**Travail à faire:**
[A] Répondez aux questions suivantes à partir de la critique de l'album Love is an Art.
(i) Avec quel album le travail prolongé par Love is an Art a-t-il commencé ?
(ii) À qui reviennent « le fauteuil et les manettes » sur ce nouvel album ?
(iii) De quel livre l'album s'inspire-t-il, et de quel auteur ?
[B] Rédigez la suite de la critique de l'album Love is an Art à partir de sa dernière phrase.

**Extrait retenu:**
•••••

Même si ce n'est pas le chef-d'oeuvre attendu, une fois de plus Vanessa CARLTON fait paraître un album non seulement convaincant mais à la hauteur de son talent. Talent qui, comme on le sait, n'est pas seulement de chanter des mélodies sucrées avec force sensualité tout en balançant de grands accords de piano, cordes massives en soutien et dans le seul but de plaire au plus large nombre.

Love is an Art est encore un pas en avant dans le travail commencé il y a une dizaine d'années avec Rabbits on the Run. Ici, Vanessa CARLTON, qui a pourtant interprété brillamment le rôle de Carole KING l'an dernier dans une comédie musicale dédiée à l'icône de la chanson pop féminine, n'assume que peu voire pas du tout son chant naturel. Le piano l'est encore lui, par moments, au sein d'une production tout aussi chargée que pouvait l'être Be Not Nobody en son temps... mais dans un genre indé !

Pour cause, le fauteuil et les manettes reviennent à Dave Fridmann, mieux connu auprès des FLAMING LIPS et MGMT. Si Liberman, avant-dernier album en date (2015) pouvait faire preuve d'une certaine clarté encore, c'est beaucoup moins le cas sur Love is an Art. On rejoint en fait la noirceur réverbérée de Rabbits on the Run, sachant que le nouveau travail est lui aussi inspiré d'un livre, The Art of Loving du philosophe Erich Fromm (1968), jusque dans son titre et même la pochette, sans photographie de notre belle artiste.

Si le mot "love", sacerdotal, est la clé de voûte inspiratrice de l'album, ce dernier n'en est pas moins "arty". C'est même sans aucun doute le plus difficile à aborder parmi les oeuvres de Vanessa CARLTON, surtout si, au préalable, la couleur "indie" n'est pas familière à l'auditeur. Celui-ci doit donc considérer que sa fée délicieuse, pianiste et chanteuse pouvant offrir beaucoup dans son plus simple apparat, a voulu changer le décor d'un univers enchanteur et de manière assez abrupte.

Elle garde bien sûr cette moelle créative, base incontestable pour les chansons, mais l'habit est celui d'une production dense, saturée, chargée en effets de synthés, guitares distordues. Le chant de Vanessa CARLTON est souvent doublé – rien de nouveau pour le moment -, modifié – chose plus rare déjà ! -, et puis pour certaines mélodies, il faut s'accrocher. Là où, à la première écoute, j'ai été conquis d'abord puis vite perdu dans certains moments qui m'ont paru creux, je suis ensuite revenu avec l'impression que c'est la voix qui aide le mieux à progresser dans l'ensemble, à retrouver la route forestière (allégorie de la mélodie) quand on croit s'en être un peu trop écarté.

•••••

**Données fournies:**
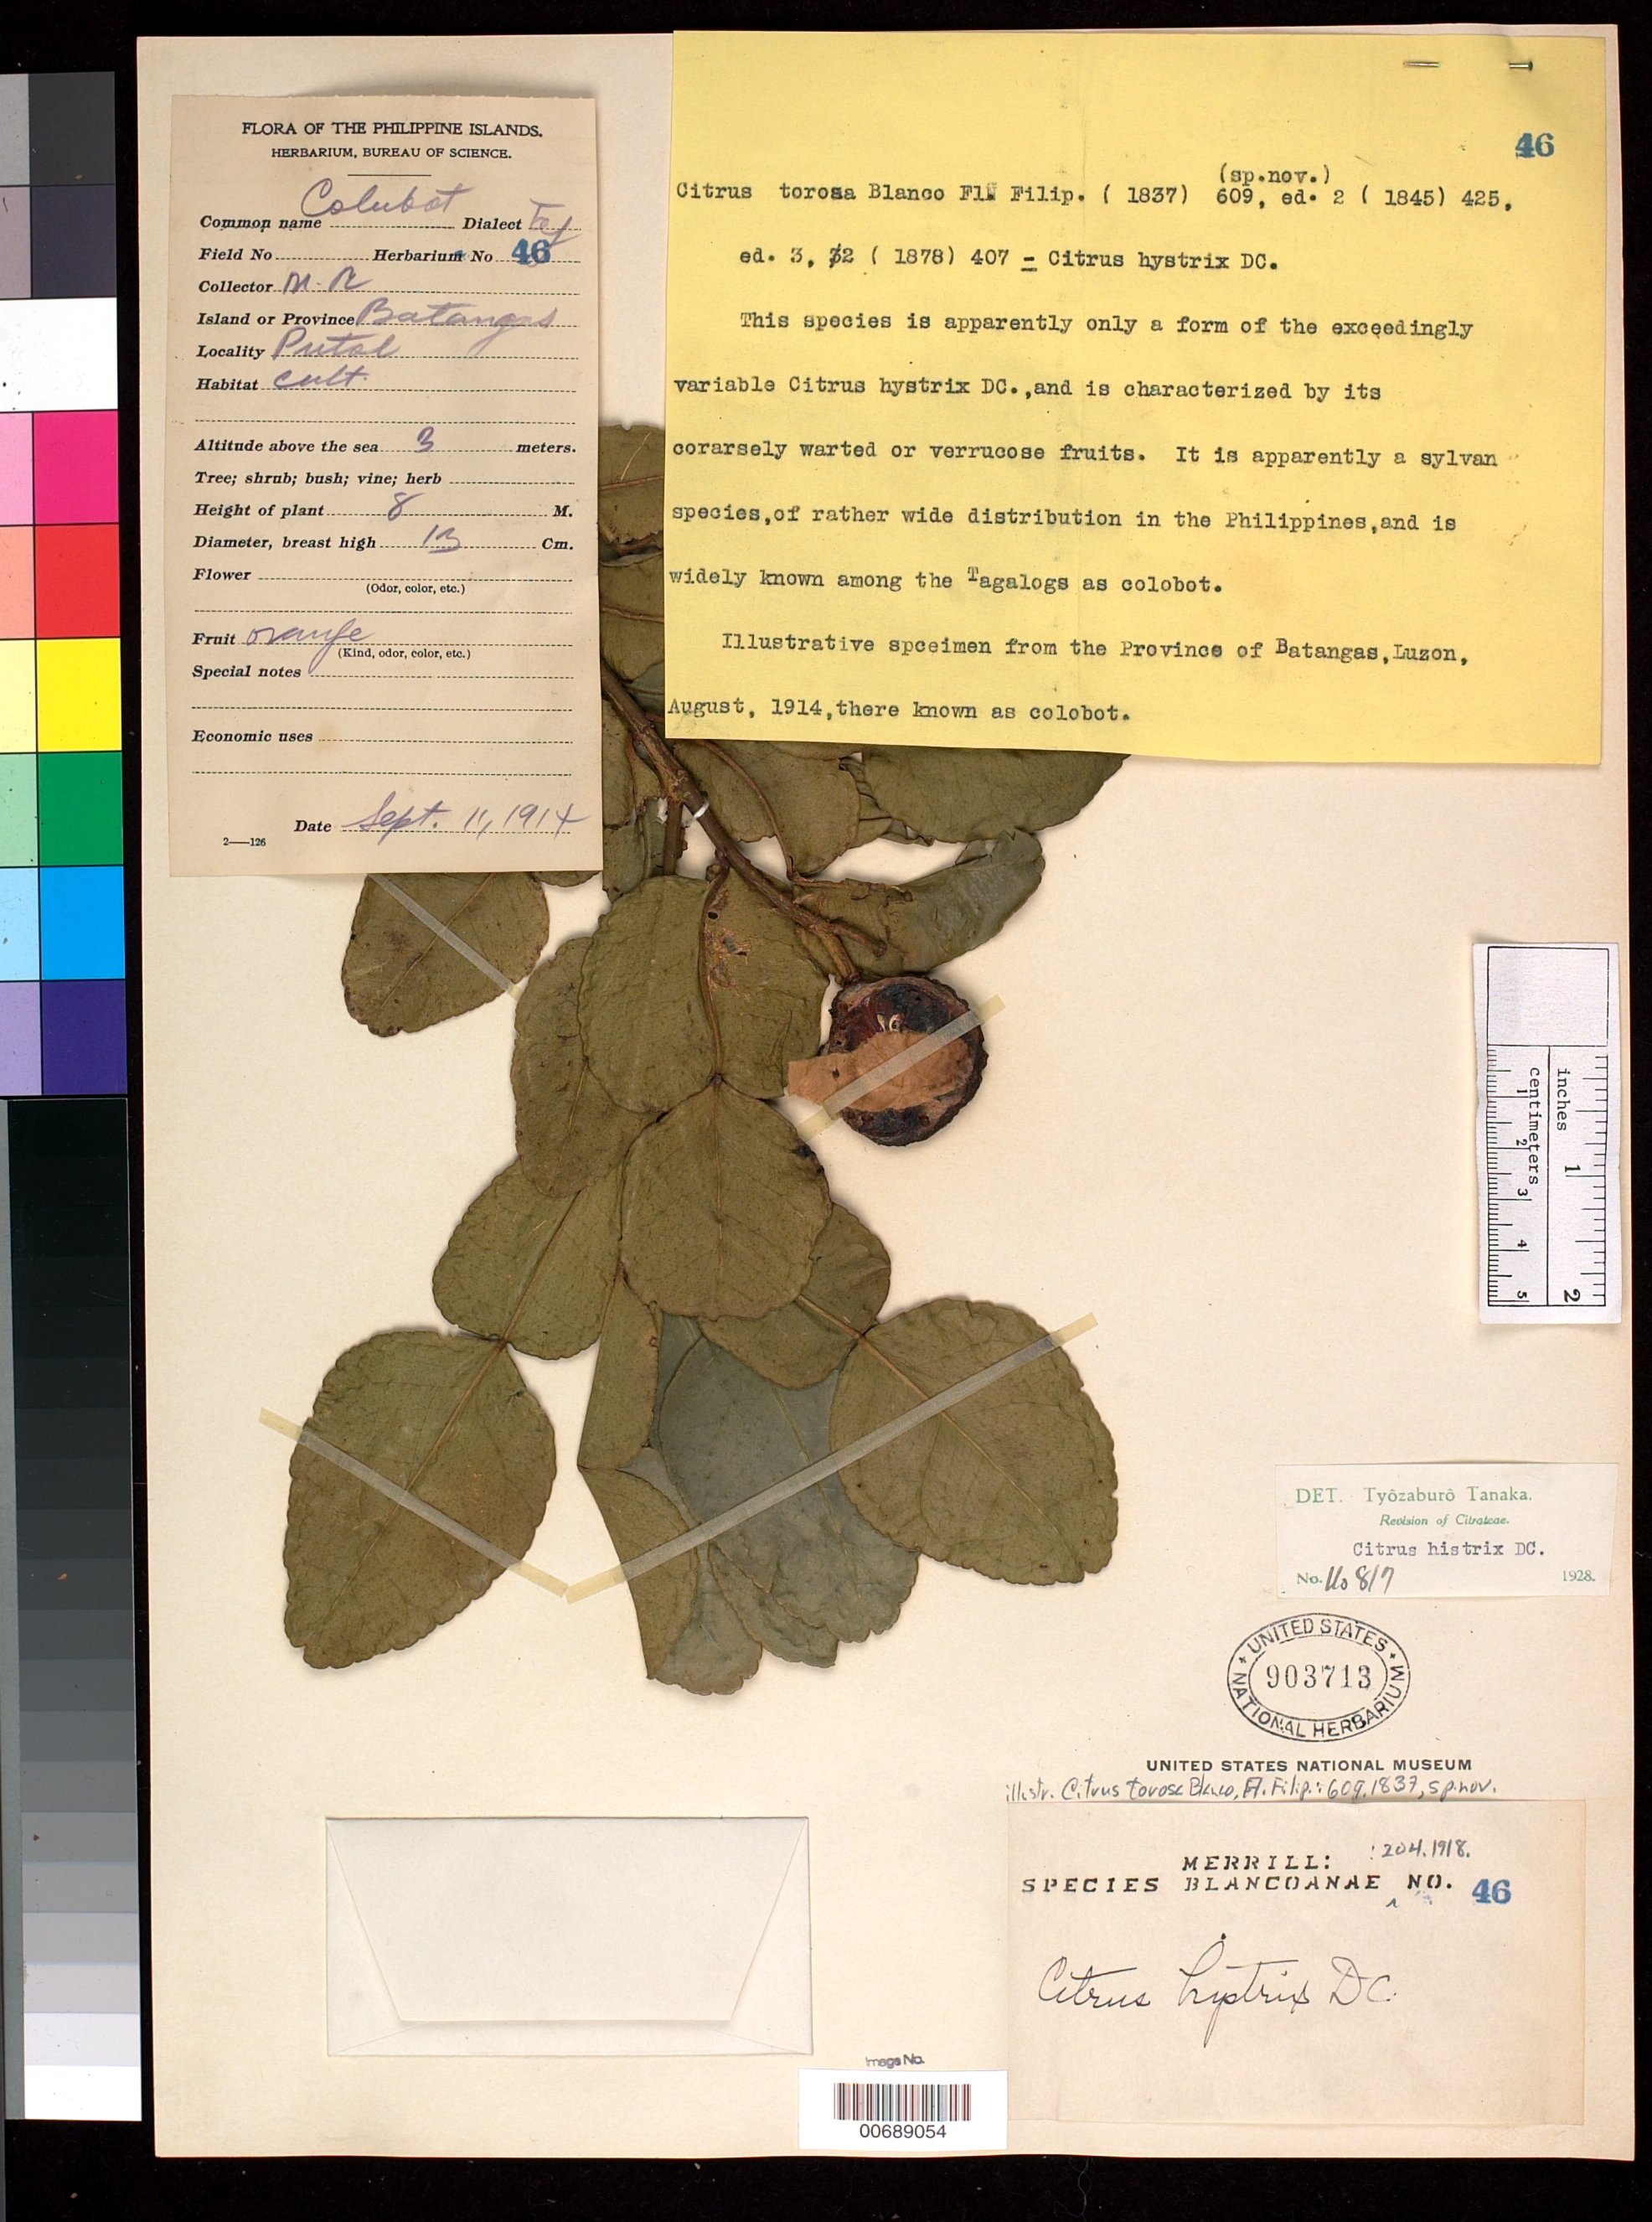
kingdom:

•••••

**Corrigé de l'exercice:**
[A]
(i) Rabbits on the Run.
(ii) À Dave Fridmann.
(iii) De The Art of Loving, du philosophe Erich Fromm.

[B]
Et quelle route ! Voilà un jeu de piste qui en vaut la chandelle. Il y a un exemple probant, "Companion Star", pas trop garni d'instruments. Plus souvent qu'auparavant, Vanessa CARLTON troque son piano contre un Fender Rhodes, relie les deux pour jouer le même thème alternativement. Sur "I Know You Don't Mean It" elle adopte des rythmes funk/africains, tout en évitant de plonger dans un style trop nouveau pour elle et en gardant son assise ballade habituelle.

De même, "I Can't Stay the Same" révèle une touche orientale envoûtante dans son balancement cosmique où se rencontrent orgue, batterie puissante et synthés Moog baveux. Sans omettre de faire penser à "La femme d'argent" sur l'album Moon Safari du groupe AIR (premier morceau de l'album en plus !), on y rencontre aussi des sons de cuivres. Un point commun avec "Miner's Canary", dernier titre de Love is an Art où Vanessa joue aussi d'un piano très concertiste, romantique à souhait dans l'âme. Et puis les guitares acoustiques, inattendues ou alors cachant le reste de la forêt : "Salesman" dont certaines rythmiques flirtent avec le jazz fusion !...

Il y a donc de quoi être charmé, en dépit de progressions exigeantes, d'arrangements très touffus. CARLTON révèle une écriture presque sans faille, à la fois novatrice et adaptée à sa personnalité depuis toujours. "The Only Way to Love", single dont on a déjà dit tant de bien, est loin d'être la seule brillante en la matière, il y a aussi "I Know You Don't Mean It", la superbe "Future Pain" où une guitare baryton fait ressortir la folkitude...

Sur le début aéré de "Salesman", Vanessa redevient naturelle avant de mieux se cacher derrière ses mélodies tarabiscotées, pourtant limpides prises séparément. Sans parler encore une fois du Moog, de la batterie qui corsent le tout ! Le magma sonore de Fridmann, générateur d'effets et de production énormes, frôle le trop-plein et y arrive dès la fin de "Future Pain" et celle cacophonique de "Miner's Canary". La partie "Back to Life"/"Patience" (deux titres plus courts, ouf !), quant à elle, marque la seule baisse de régime dans l'inspiration de la belle dame et maman bientôt quarantenaire.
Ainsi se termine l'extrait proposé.